12 3/4 feet long by 11 1/2 feet wide is how many square feet
12.75 * 11.5 = ________ square feet
To find the area of a rectangular shape, you need to multiply its length by its width. In this case, the length is given as 12 3/4 feet, and the width is given as 11 1/2 feet.
Step 1: Convert the mixed numbers to improper fractions.
To convert 12 3/4 to an improper fraction, multiply the whole number (12) by the denominator (4), and then add the numerator (3). Divide the sum by the original denominator. Therefore, 12 3/4 can be written as (12*4 + 3)/4 = 51/4.
Similarly, convert 11 1/2 to an improper fraction. Multiply the whole number (11) by the denominator (2), and then add the numerator (1). Divide the sum by the original denominator. Thus, 11 1/2 becomes (11*2 + 1)/2 = 23/2.
Step 2: Multiply the fractions.
Now, multiply the two fractions together: (51/4) * (23/2).
When multiplying fractions, multiply the numerators together, and then multiply the denominators together.
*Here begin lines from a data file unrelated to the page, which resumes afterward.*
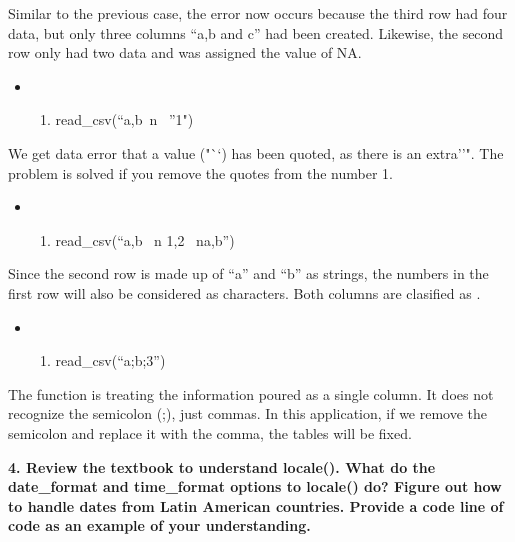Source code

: \documentclass[
]{article}
\providecommand{\tightlist}{%
  \setlength{\itemsep}{0pt}\setlength{\parskip}{0pt}}
\begin{document}
Similar to the previous case, the error now occurs because the third row
had four data, but only three columns ``a,b and c'' had been created.
Likewise, the second row only had two data and was assigned the value of
NA.

\begin{itemize}
\item
  \begin{enumerate}
  \def\labelenumi{\arabic{enumi}.}
  \setcounter{enumi}{2}
  \tightlist
  \item
    read\_csv(``a,b~n ~''1")
  \end{enumerate}
\end{itemize}

We get data error that a value ("``) has been quoted, as there is an
extra''". The problem is solved if you remove the quotes from the number
1.

\begin{itemize}
\item
  \begin{enumerate}
  \def\labelenumi{\arabic{enumi}.}
  \setcounter{enumi}{3}
  \tightlist
  \item
    read\_csv(``a,b ~n 1,2 ~na,b'')
  \end{enumerate}
\end{itemize}

Since the second row is made up of ``a'' and ``b'' as strings, the
numbers in the first row will also be considered as characters. Both
columns are clasified as .

\begin{itemize}
\item
  \begin{enumerate}
  \def\labelenumi{\arabic{enumi}.}
  \setcounter{enumi}{4}
  \tightlist
  \item
    read\_csv(``a;b;3'')
  \end{enumerate}
\end{itemize}

The function is treating the information poured as a single column. It
does not recognize the semicolon (;), just commas. In this application,
if we remove the semicolon and replace it with the comma, the tables
will be fixed.

\textbf{4. Review the textbook to understand locale(). What do the
date\_format and time\_format options to locale() do? Figure out how to
handle dates from Latin American countries. Provide a code line of code
as an example of your understanding.}
\end{document}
Hence, (51/4) * (23/2) = (51 * 23)/(4 * 2) = 1173/8.
Step 3: Simplify the fraction.
To simplify the fraction, find a common factor for the numerator and denominator of 1173/8 and cancel them out. In this case, both the numerator (1173) and the denominator (8) are divisible by 3. Therefore, divide both by 3: (1173/3) / (8/3) = 391/8.
Therefore, the rectangular area of 12 3/4 feet long by 11 1/2 feet wide is 391/8 square feet.